Show $Ax = e_{m+1}$ is consistent. $A = \binom{C}{a^{T}}$. $C$ is $mxn$ matrix. $a$ is $n$-vector that is lin. indep. of rows of $A$. $C$ is an $mxn$ matrix of any shape, shape, rank, etc.  $a$ is a $n$-vector that is linearly independent of the rows of $C$. Let $A = \binom{C}{a^{T}}$.  Let $e_{m+1}$ denote the $m+1$ Identity vector.  Show that $Ax=e_{m+1}$ is consistent. 
I don't know where to start.  
 A: Note that $Ax=e_{m+1}$ means that you should find an $x$ with $Cx=0$ and $a^Tx=1$. Because you can scale $x$ appropriately if necessary, it suffices to find $x\in \operatorname{ker}(C)$ with $x\notin \operatorname{ker}{a^T}$. This is possible because $\operatorname{ker}(C)\subseteq \operatorname{ker}{a^T}$ implies that $a^T$ is linearly dependent to the rows of $C$, see e.g. this math.stackexchange question with $L_i$ taken to be the functionals given by multiplying with the rows of $C$ and $L$ is taken to be the functional given by multiplying with $a^T$.

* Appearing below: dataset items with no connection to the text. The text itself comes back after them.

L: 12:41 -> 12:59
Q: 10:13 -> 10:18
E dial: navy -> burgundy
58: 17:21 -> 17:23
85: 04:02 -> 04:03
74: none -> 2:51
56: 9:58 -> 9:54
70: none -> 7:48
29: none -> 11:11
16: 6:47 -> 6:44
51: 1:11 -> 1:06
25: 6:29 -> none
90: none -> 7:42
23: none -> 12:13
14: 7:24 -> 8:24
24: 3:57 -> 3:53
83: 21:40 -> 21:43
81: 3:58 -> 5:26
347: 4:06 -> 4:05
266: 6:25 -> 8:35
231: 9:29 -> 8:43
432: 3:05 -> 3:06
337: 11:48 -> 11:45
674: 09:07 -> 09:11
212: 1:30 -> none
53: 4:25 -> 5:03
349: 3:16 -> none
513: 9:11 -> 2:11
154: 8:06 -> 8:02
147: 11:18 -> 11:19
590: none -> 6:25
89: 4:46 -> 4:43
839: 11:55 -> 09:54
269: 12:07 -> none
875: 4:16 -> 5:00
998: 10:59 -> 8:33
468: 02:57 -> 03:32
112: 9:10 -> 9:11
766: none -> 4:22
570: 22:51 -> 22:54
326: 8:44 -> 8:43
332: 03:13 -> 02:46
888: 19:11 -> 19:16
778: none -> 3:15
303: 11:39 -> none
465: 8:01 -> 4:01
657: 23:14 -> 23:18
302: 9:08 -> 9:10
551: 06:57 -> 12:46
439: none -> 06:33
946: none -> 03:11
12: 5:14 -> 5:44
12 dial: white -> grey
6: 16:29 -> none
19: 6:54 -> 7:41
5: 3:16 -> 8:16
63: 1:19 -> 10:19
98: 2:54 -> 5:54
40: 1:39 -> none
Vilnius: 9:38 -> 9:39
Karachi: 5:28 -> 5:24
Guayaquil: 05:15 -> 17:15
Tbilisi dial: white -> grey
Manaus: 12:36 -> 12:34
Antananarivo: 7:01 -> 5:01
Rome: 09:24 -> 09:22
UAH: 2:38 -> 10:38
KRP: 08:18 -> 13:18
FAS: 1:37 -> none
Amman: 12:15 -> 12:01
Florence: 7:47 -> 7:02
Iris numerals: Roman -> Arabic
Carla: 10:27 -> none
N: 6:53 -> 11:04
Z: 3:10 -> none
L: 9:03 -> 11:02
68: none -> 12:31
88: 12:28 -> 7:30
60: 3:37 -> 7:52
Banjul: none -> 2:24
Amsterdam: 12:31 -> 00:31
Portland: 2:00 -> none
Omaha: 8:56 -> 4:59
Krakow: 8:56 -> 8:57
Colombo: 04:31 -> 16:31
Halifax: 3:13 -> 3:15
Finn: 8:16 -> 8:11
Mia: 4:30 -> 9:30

A: This is going to be hard to prove because it is false. 
Consider 
$$
C = \left( \begin{array}{ccc} 2 & 2 & 2 \\ 1 & 1 & 1
\end{array}\right) \\
a^T = ( -1, 0, 1 )
$$
which is not linearly dependent on the rows of $C$.
Then 
$$
A = \left( \begin{array}{ccc} 2 & 2 & 2 \\ 1 & 1 & 1 \\ -1 & 0 & 1
\end{array}\right)  
$$ and $ Ax = e_3$ is
$$
2x_1 + 2x_2 + 2x_3 = 1 \\x_1 + x_2 + x_3 = 1 \\ -x_1 + x_3 = 1
$$
and those first two equations are inconsistent with each other.